Directions »
1. Extract each line of the records that contains the string "score".
2. Carry on the analysis of the f102 write failure in the atmospheric products job from the point at which it stops.

Provided text »
C96C48mx500_S2SW_cyc_gfs atmos_prod_f102_WRITE_ERROR - TerrenceMcGuinness-NOAA/global-workflow GitHub Wiki

C96C48mx500_S2SW_cyc_gfs - JGLOBAL_ATMOS_PRODUCTS f102 Write Error Analysis

Test Case: C96C48mx500_S2SW_cyc_gfs
Job: JGLOBAL_ATMOS_PRODUCTS (forecast hour f102)
Platform: Hera (RDHPCS)
Node: h9c53
Slurm Job ID: 21785517
Build: nightly_0_4a26a69c_8508
Failure Time: Tue Feb 10 06:43:36 UTC 2026
Analysis Date: February 10, 2026
Status: FATAL ERROR - wgrib2 write failure
Analyzed By: EIB MCP-RAG Toolset (42-tool analysis)


Executive Summary

The JGLOBAL_ATMOS_PRODUCTS job for forecast hour f102 in the C96C48mx500_S2SW_cyc_gfs nightly CI test failed with a *** FATAL ERROR: write error *** emitted by wgrib2 during GRIB2 record extraction from the master file. The failure occurred at approximately pressure level 15 mb (record 161 of ~1300+) while filtering the master GRIB2 file through paramlist "a". A secondary concern is a wgrib2 spack-stack version mismatch between the loaded modules (spack-stack-1.9.2) and the wgrib2 binary actually invoked (spack-stack-1.6.0). Additionally, the setpdy.sh utility failed to find the COMROOT date file, though this was handled as non-fatal.

Root Cause Assessment: Filesystem write failure on /scratch3 — most likely caused by disk quota exhaustion, filesystem capacity limits, or a transient I/O error on the compute node. The wgrib2 version mismatch is a contributing risk factor.


Failure Chain

JGLOBAL_ATMOS_PRODUCTS
  └── jjob_header.sh
        ├── setpdy.sh → WARN: COMROOT/date/t00z not found (non-fatal)
        ├── source config.base → OK
        ├── source config.atmos_products → OK
        └── source HERA.env → OK (USE_CFP=YES)
  └── exglobal_atmos_products.sh
        ├── ${WGRIB2} -s MASTER_FILE > idx → OK
        ├── nset=1 (paramlist "a")
        │     └── ${WGRIB2} MASTER_FILE | grep -F -f paramlist.a | ${WGRIB2} -i -grib tmpfilea_f102 MASTER_FILE
        │           ├── Records 1-160: OK (reached 15 mb level)
        │           ├── Record 161 (UGRD:15 mb): *** FATAL ERROR: write error ***
        │           └── err=8
        └── err_exit "FATAL ERROR: wgrib2 failed to create intermediate grib2 file..."

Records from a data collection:
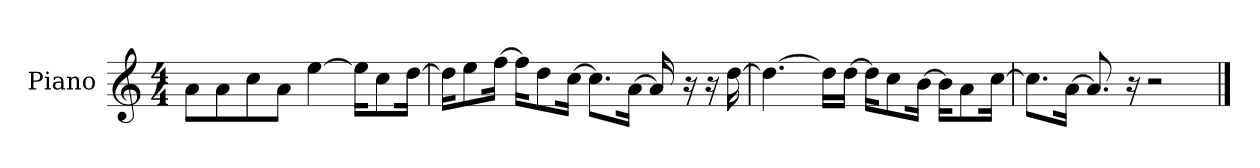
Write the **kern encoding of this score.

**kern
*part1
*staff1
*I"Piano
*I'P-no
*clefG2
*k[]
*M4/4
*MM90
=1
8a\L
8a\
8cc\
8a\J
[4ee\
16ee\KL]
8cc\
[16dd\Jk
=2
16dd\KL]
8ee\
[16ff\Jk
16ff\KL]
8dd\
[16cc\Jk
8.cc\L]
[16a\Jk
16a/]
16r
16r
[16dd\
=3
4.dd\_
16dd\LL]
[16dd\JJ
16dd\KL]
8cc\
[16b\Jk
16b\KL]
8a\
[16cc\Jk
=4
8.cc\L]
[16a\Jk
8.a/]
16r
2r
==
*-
--
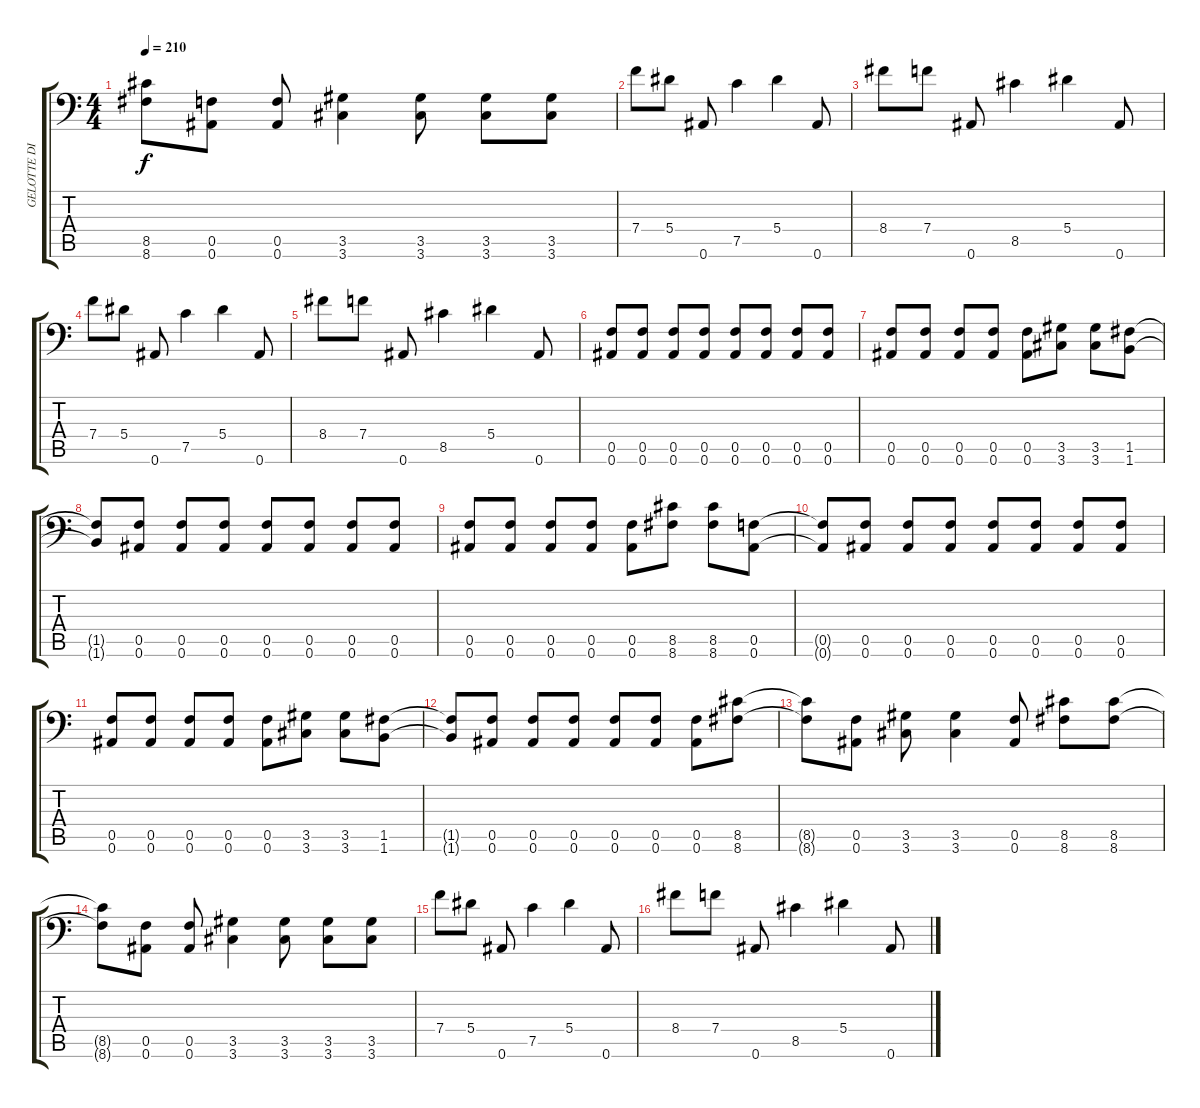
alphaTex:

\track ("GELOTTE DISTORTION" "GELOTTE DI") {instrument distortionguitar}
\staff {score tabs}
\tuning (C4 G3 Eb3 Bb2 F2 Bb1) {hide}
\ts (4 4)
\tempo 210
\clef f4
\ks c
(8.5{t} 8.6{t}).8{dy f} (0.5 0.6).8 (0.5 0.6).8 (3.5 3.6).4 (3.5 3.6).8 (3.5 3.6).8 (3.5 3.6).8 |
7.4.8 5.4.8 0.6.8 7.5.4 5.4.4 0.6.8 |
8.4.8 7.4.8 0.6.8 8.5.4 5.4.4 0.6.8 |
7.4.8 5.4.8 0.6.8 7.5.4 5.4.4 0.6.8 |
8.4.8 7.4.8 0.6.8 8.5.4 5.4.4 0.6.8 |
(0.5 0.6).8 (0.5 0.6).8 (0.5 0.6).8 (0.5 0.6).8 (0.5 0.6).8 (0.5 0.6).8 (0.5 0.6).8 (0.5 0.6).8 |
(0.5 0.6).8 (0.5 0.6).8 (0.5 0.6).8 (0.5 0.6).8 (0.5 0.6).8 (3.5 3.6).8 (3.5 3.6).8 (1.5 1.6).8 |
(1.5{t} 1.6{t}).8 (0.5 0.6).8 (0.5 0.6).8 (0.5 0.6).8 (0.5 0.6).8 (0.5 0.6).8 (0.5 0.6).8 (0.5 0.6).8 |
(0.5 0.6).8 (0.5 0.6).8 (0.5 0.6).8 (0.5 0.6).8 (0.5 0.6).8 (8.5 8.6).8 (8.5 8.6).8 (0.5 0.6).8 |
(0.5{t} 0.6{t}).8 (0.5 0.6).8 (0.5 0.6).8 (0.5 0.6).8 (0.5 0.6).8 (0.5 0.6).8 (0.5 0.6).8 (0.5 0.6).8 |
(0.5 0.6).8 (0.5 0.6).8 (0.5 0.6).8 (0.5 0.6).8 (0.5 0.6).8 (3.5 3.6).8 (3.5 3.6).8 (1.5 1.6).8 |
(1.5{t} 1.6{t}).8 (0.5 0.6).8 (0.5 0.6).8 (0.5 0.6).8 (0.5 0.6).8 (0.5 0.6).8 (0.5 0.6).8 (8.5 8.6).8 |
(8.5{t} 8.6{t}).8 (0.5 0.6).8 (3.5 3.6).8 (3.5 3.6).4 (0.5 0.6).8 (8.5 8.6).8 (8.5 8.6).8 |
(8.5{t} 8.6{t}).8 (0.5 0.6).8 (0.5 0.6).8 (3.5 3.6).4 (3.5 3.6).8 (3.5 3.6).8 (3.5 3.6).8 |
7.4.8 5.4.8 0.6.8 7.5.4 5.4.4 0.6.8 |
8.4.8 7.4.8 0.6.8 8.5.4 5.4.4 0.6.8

Response list »
1.
Write the **kern encoding of this score.
\staff {score tabs}

2.
              └── ABNORMAL EXIT → Job CANCELLED (SIGNAL Terminated)

Detailed Analysis

1. Primary Failure: wgrib2 Write Error

What happened:
The exglobal_atmos_products.sh script (line 64) constructs a pipeline that:

  1. Lists all records in the master GRIB2 file with ${WGRIB2} "${MASTER_FILE}"
  2. Filters records matching patterns in gfs.fFFF.paramlist.a.txt with grep -F -f
  3. Extracts matched records with ${WGRIB2} -i -grib "${tmpfile}" "${MASTER_FILE}"

At record 161 (UGRD at 15 mb, 102-hour forecast), the output wgrib2 received a write error when writing to tmpfilea_f102. The output file reached only 5,521,408 bytes (~5.3 MB) before the failure, as shown in the directory listing at exit.

Error output (line 1086 of log):

*** FATAL ERROR: write error ***

Exit code: err=8 (wgrib2 non-zero return code)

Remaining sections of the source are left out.